--- Supplied material Enclosed Below ---

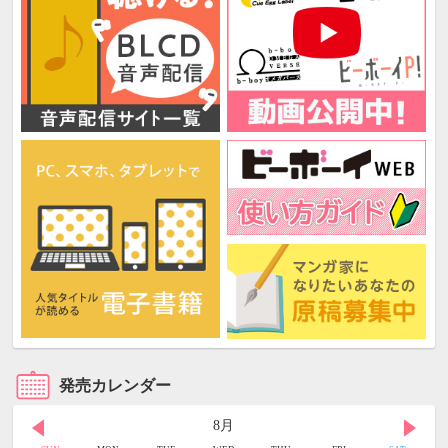
発売カレンダー
8月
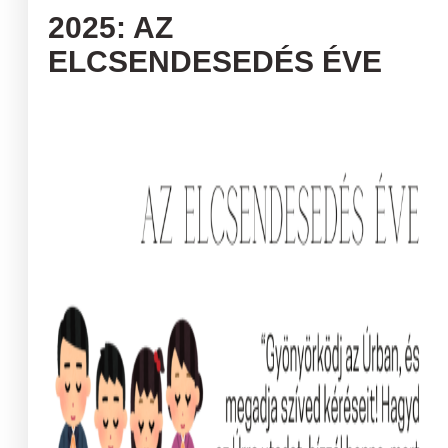
2025: AZ
ELCSENDESEDÉS ÉVE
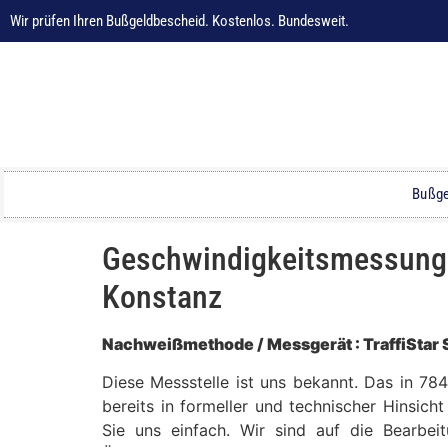
Wir prüfen Ihren Bußgeldbescheid. Kostenlos. Bundesweit.
Bußge
Geschwindigkeitsmessung i
Konstanz
Nachweißmethode / Messgerät : TraffiStar 
Diese Messstelle ist uns bekannt. Das in 7
bereits in formeller und technischer Hinsich
Sie uns einfach. Wir sind auf die Bearbei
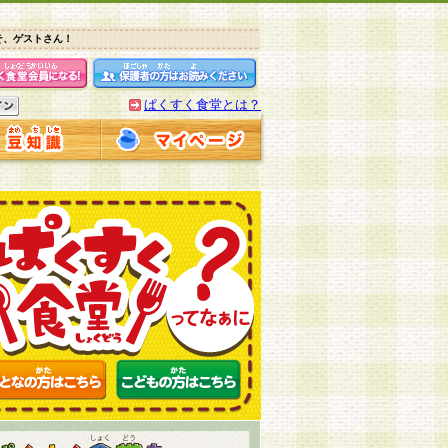
そ、ゲストさん！
ぱくすく食堂とは？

--- End of Enclosed Supplied material ---

- What is expected
Reproduce the extracted text of every entry above verbatim, line by line, omitting the images.

- Reply to the exercise
発売カレンダー
8月
2025: AZ
ELCSENDESEDÉS ÉVE
Wir prüfen Ihren Bußgeldbescheid. Kostenlos. Bundesweit.
Bußge
Geschwindigkeitsmessung i
Konstanz
Nachweißmethode / Messgerät : TraffiStar 
Diese Messstelle ist uns bekannt. Das in 7
bereits in formeller und technischer Hinsich
Sie uns einfach. Wir sind auf die Bearbei
そ、ゲストさん！
ぱくすく食堂とは？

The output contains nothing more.